Everything Is Going To Be KO was born after I was diagnosed with dyslexia and dyspraxia in my second year at Oxford University. My having learning difficulties was something unthinkable. It was unthinkable because I didn’t really understand what they were or how they manifested themselves. It completely changed my life and perception of myself. And at the same time, it also gave me the language to understand the way that I thought and worked.
It took a very long time to be able to understand myself and my brain. I felt like I had always grown up full of contradictions. I liked reading but I was bad at spelling. I worked hard in school but apparently, I was “too lazy to check my work through”. I am self-aware and empathetic but still, I can’t keep my mouth shut even when I know I should. Certain labels can help to encapsulate that complexity. When I was looking for help, it just wasn’t there. After I’d closed yet another primary coloured website covered in Comic Sans, I realised most resources are catered to parents and their children. It was a very lonely time because it felt like everyone just expected learning difficulties to disappear once you left school.
But it doesn’t. Once you’ve got through university, if you get the chance to go, then you have to find employment. I have had a huge number of job rejections in the last year, which might not be that unusual, but it feels like the system is made almost deliberately inaccessible. Application portals are my worst nightmare. They ask for long written answers in browsers and you tend to be unable to see the following questions. This makes me anxious about repeating myself, losing information and clarity as I try to construct answers in Word and transfer them over. Then you have to create endless profiles for each company, and worst of all, remember the passwords. I recently went for a last stage assessment day for one of our big British telly companies. I had let them know of my requirements: coloured paper for reading tasks (I’d even bring my own) and any writing tasks to be done on my laptop. They were very reassuring; “We try to make every concession for disability”. Halfway through the day, we were given one white piece of A4 and a writing task.

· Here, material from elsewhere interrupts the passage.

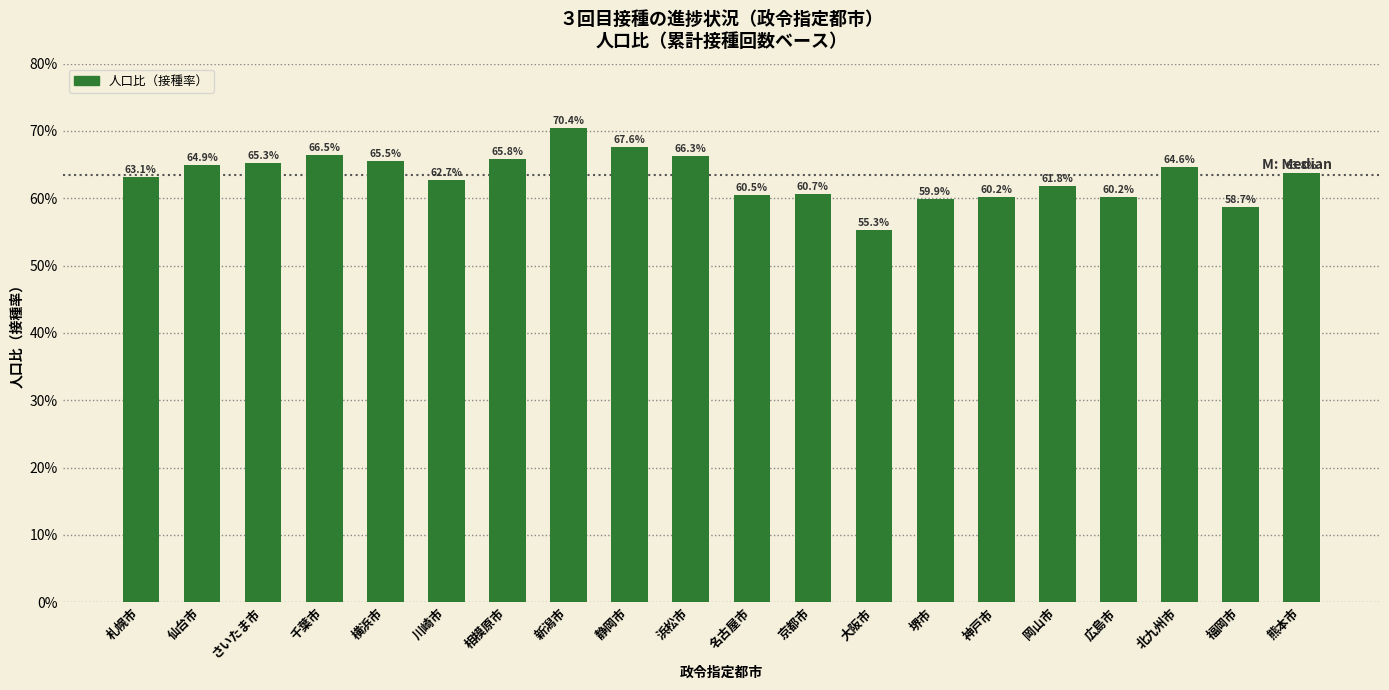

Reading left to right, extract all data points from this chart.

63.1	64.9	65.3	66.5	65.5	62.7	65.8	70.4	67.6	66.3	60.5	60.7	55.3	59.9	60.2	61.8	60.2	64.6	58.7	63.8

Everyone was thrown - which is the point I guess. But to me, it feels like they were testing your ability to handwrite an email (which is something no-one has ever done in real life). It doesn’t represent me accurately and it doesn’t make me feel welcome. It’s not even worth getting started on the amount of time it takes to write yet another cover letter inevitably left untouched in an employer’s inbox. It feels like a set of challenges set up just to point out all of my inadequacies. But it’s not actually just me who feels like that. There are so many of us who would make amazing employees that don’t get the chance to show their abilities in full. Surely there has to be another way.
I want to see the world celebrating neuro-atypical thought. We are incredible storytellers and innovators. Because of what we might struggle with, we have had to create new untrodden paths to succeed. Everyone benefits from that. Intelligence is not based on a sound grip on grammar and spelling. In the same way, balance and structure have their uses but transformation and change are born from failure and chaos. Those of us with SpLDs are old friends of failure and chaos. We know how to use the negative and create something new when we are given the chance. If everyone else took a moment to stop calling us lazy, thick and r*tarded, took the time to take a deep breath and open their eyes, we’d all be better off. Disability is not inability.
Everything Is Going To Be KO is a project I’ve been working on for five years to try and create the sort of work and stories I was looking for then and now. It is about taking ownership of my own representation and the way my neuro-atypicality is presented whether on stage or in film. This is the only way I can be seen properly. It’s the only work I really want to do and probably the work I’m best suited to. So you can keep your job, I’ve got my own stories to tell and my own films to make. Those of us lucky enough to have disabilities know we have to create our own work, shout twice as loud and forge a new path.